Ownership is what creates pride in a neighborhood and is fundamental to really changing these neighborhoods for the better. We will work with subsidies, but not at the expense of allowing real ownership.

Owning your own home is the beginning of creating so many good things in a person’s life and we are committed to making that happen in these neighborhoods. Further, we are finding a huge demand for workforce housing. Our most common conversation with staff and elected officials in cities that we are working with is about their concern that there are too few workforce housing opportunities,” said Long.

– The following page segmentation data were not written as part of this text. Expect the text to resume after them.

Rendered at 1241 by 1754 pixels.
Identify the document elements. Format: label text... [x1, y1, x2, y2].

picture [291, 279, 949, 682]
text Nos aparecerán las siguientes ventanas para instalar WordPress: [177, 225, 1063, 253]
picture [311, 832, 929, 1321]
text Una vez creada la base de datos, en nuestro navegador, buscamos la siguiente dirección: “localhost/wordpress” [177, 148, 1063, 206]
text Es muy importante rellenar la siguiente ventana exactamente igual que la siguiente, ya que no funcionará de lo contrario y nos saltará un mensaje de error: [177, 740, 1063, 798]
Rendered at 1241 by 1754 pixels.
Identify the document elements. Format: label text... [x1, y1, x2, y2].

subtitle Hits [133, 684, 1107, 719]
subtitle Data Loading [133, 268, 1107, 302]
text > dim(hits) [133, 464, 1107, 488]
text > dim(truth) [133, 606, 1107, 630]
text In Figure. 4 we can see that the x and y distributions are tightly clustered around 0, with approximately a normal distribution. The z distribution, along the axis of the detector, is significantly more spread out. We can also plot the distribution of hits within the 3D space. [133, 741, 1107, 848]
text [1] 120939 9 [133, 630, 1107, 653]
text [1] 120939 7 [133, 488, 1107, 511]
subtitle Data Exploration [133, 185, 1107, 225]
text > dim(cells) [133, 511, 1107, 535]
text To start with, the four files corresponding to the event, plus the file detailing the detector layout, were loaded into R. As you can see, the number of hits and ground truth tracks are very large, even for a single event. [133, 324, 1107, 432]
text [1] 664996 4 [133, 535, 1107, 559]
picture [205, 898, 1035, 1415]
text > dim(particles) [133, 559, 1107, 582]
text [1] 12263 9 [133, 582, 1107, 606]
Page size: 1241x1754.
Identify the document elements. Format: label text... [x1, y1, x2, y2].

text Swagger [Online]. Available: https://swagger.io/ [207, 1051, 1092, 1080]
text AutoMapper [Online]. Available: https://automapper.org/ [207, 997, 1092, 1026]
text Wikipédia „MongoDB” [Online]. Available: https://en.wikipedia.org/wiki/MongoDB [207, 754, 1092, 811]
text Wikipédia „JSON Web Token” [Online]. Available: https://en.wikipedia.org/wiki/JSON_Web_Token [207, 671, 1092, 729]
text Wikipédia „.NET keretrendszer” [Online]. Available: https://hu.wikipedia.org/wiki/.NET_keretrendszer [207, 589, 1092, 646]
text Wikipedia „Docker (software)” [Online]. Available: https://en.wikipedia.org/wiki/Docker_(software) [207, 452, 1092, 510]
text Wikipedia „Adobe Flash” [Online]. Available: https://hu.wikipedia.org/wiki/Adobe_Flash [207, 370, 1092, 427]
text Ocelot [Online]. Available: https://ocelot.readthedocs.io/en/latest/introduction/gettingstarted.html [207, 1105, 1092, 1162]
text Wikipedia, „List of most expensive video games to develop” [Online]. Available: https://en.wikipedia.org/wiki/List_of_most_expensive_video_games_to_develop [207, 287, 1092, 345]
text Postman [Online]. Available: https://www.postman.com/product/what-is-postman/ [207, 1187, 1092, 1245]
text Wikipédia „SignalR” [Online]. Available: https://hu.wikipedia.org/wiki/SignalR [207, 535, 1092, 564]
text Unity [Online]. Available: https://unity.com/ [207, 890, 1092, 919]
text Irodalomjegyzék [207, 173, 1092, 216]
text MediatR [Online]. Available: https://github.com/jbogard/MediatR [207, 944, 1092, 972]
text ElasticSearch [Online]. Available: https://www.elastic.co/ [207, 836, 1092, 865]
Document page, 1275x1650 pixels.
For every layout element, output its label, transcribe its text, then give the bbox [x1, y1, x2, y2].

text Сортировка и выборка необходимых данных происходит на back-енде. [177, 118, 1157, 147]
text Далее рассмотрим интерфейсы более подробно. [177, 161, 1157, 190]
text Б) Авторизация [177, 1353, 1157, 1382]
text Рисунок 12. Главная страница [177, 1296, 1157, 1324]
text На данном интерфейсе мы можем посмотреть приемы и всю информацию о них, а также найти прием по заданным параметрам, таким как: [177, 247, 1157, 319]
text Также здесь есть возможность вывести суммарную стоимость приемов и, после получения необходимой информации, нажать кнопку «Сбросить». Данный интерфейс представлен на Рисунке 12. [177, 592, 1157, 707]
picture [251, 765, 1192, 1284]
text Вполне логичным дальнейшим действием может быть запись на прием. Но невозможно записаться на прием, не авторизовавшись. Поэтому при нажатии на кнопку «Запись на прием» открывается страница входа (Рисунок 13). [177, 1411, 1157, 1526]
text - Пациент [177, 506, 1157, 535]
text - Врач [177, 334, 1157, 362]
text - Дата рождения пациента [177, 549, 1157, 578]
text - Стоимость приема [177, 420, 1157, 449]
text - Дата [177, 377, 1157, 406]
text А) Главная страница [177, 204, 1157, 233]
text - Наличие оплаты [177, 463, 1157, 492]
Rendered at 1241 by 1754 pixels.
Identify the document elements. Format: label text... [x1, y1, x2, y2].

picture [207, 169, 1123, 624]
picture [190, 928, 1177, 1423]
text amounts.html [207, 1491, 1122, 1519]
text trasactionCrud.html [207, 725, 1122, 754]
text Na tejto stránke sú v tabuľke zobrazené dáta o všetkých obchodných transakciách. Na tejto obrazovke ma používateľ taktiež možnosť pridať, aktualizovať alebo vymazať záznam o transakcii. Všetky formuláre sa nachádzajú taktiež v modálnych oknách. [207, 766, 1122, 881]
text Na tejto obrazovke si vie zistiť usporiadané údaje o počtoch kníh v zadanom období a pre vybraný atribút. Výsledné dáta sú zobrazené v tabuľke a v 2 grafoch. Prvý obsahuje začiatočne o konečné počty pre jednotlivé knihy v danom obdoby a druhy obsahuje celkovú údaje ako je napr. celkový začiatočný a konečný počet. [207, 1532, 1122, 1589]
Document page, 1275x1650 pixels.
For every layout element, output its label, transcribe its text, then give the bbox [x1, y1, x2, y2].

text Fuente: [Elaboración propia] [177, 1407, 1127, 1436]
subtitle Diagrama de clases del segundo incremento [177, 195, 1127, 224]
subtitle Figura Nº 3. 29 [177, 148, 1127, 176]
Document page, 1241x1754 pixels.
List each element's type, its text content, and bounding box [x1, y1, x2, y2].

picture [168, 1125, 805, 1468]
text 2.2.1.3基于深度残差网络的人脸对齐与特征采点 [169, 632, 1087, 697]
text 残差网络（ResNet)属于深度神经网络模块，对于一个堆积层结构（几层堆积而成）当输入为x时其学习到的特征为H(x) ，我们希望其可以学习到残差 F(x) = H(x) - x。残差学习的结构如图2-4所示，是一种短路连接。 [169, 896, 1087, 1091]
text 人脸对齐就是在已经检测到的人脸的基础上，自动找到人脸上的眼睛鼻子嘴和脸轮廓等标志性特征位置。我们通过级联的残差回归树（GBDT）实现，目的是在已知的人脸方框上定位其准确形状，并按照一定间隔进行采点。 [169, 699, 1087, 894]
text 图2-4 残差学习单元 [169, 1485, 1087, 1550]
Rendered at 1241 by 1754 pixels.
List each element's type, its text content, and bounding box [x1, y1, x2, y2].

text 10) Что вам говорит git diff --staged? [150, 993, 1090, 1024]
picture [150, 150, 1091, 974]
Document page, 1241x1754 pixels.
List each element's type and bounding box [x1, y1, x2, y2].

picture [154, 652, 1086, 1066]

“We feel that there is a very deep market in our niche focus, a burgeoning market that is almost completely overlooked by mainstream developers and institutional investors,” said De La Hoya.

“This demographic and geographic are often overlooked because they are more challenging and require a different skill set as opposed to greenfield development. Often the projects are smaller and require more time, two items that turn off a large segment of experienced developers. It definitely requires more creativity and a willingness to consider a project in which it is not immediately obvious that many of the obstacles you are faced with can be solved and be financially viable.

“Highridge Partners has a background and extensive experience in very challenging deals and we enjoy and are enlivened by such challenges and we have been very successful at it. We have assembled teams of very talented people who are experts in each of the disciplines needed to solve these problems and coupled them with our guidance and reputation as savvy investors to attract the capital needed to develop in these markets. Very few real estate investors have the desire to work this hard,” Long said.

Another area of interest to Golden Boy, and one in which its principals believe they have an edge, is in providing capital for new and existing businesses that will foster creation of jobs and services within the Latino community. Institutional investors and other capital sources have been looking at emerging domestic markets for the past decade, but, as noted by Betsy Zeidman, director of the Center for Emerging Domestic Markets at the Milken Institute, reaching these under served markets is a specialized process that requires an in-depth understanding of the market and the ability to break through informational and transactional cost barriers. Today, Latinos and African Americans are turned down for business loans at three times the rate of whites with equivalent credit characteristics.

“We expect to support business formation in a couple of our upcoming projects that will lend themselves to a greater mix of residential, retail and office. Just like real estate, we have found that great businesses can be found in inner city areas. Sometimes all they lack is the right source of capital and the right partner.

“Even in today’s turbulent market, we continue to believe that those well-capitalized organizations with a deep management bench and the ability to be very agile will lead the recovery, generate significant risk-adjusted profits for partners and capital providers and enhance the very communities that are under served. Golden Boy Partners is poised to be that type of leader,” said Long.